08/10/2024
Now that the Church of England is to pay £100 million in compensation for its "shameful" links to slavery back in 1704 and that UK parish churches, cathedrals, and dioceses also have to "address" their own connections with the slave trade, I wonder if that is the best approach. Reading the story of one of my kinsmen, Olaudah Equiano, who experienced the atrocities of slavery, made me ponder what good £100 million could possibly do considering the treatment our ancestors received. In Barbados' Bridge Town, which served as the main port for the slave market where people from the Gulf of Guinea and the Bight of Biafra were sold to eager buyers, he wrote about his ordeal.
‘’I remember in the vessel in which I was brought over, in the men's apartment, there were several brothers, who, in the sale, were sold in different lots; and it was very moving on this occasion to see and hear their cries at parting. O, ye nominal Christians! might not an African ask you, learned you this from your God, who says unto you, Do unto all men as you would men should do unto you? Is it not enough that we are torn from our country and friends to toil for your luxury and lust of gain? Must every tender feeling be likewise sacrificed to your avarice?

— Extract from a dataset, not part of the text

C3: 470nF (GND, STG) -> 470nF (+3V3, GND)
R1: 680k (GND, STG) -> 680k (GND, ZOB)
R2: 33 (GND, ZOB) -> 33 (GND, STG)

Are the dearest friends and relations, now rendered more dear by their separation from their kindred, still to be parted from each other, and thus prevented from cheering the gloom of slavery with the small comfort of being together and mingling their sufferings and sorrows? Why are parents to lose their children, brothers their sisters, or husbands their wives? Surely this is a new refinement in cruelty, which, while it has no advantage to atone for it, thus aggravates distress, and adds fresh horrors even to the wretchedness of slavery.”
May I ask again: what amount of money can compensate the dead, the disfigured, the crushed, and the dehumanized? Did your God teach you this? The God you presented to us loves and cherishes justice, but you have long lived in injustice; you taught us mercy, but you were unmerciful. You closed your ears to the cries of our fathers, and today you want to pay tribute to their offspring, who have been forever dispersed around the world. O, ye nominal Christians! Attend to the questions of the sons of Africa ; learned you this from your God, who says to you, "Do unto all men as you would that they should do unto you.”?